Hopes for Britain’s flourishing recovery were boosted further after official figures revealed the economy grew by more than initially thought between April and June.
The Office for National Statistics (ONS) revised growth in the second quarter to 0.7 per cent, up from its initial estimate of 0.6 per cent expansion.
Rosier growth was seen across all sectors of the economy, with small upward revisions across manufacturing, construction and parts of services.
Second-quarter growth more than doubled from 0.3 per cent expansion in the first three months, raising hopes that the economy is now powering out of its five-year slump.
The Treasury said the upward revision confirmed the UK is “moving from rescue to recovery”.
A spokeswoman said: “There is still a long way to go, but the economy is on the right track and the Government is committed to its economic plan that has already cut the deficit by a third and enabled the private sector to create over 1.3 million new jobs.”

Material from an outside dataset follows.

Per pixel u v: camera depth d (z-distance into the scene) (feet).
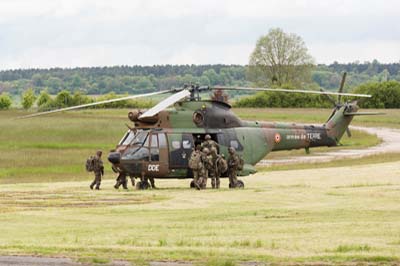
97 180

Output from the UK’s building sites expanded by 1.4 per cent in the second quarter from an initial 0.9 per cent estimate as the housing market was ignited by state stimulus schemes, including Help to Buy and Funding for Lending.
There were also brighter signs from factories, which grew output by 0.7 per cent during the quarter, up from an initial 0.4 per cent estimate.
And output from distribution, hotels and catering firms was revised up to 1.7 per cent from 1.5 per cent, while growth across business services and finance firms was also revised higher to 0.6 per cent from 0.5 per cent.
The overall services sector expanded by an unchanged 0.6 per cent, but output from the agriculture sector was revised up to 1.7 per cent from the 1.1 per cent first estimate.
Britain’s shrinking net trade deficit, which dropped to £3.2bn in the second quarter from a £4.3bn deficit in the first quarter, also contributed to the increase in output as exports leapt to a record level.
James Knightley, economist at ING Bank, said the higher estimate of gross domestic product (GDP) will “boost optimism on the economy”.
Markit chief economist Chris Williamson added it was a “very encouraging picture of a broad-based upturn across almost all sectors of the economy”.
Pay and pension contributions increased by 2.4 per cent in the second quarter – the highest quarterly increase since late 2000 – with the pay spike boosted by unusually high bonus payments in April.
The ONS said spending across various parts of the economy contributed to growing output.
Spending by households increased 0.4 per cent in the quarter, raising hopes that higher consumer spending will drive the recovery. It is now 1.6 per cent higher than a year earlier.
The ONS said overall economic output is now 3.2 per cent below its peak in the first quarter of 2008.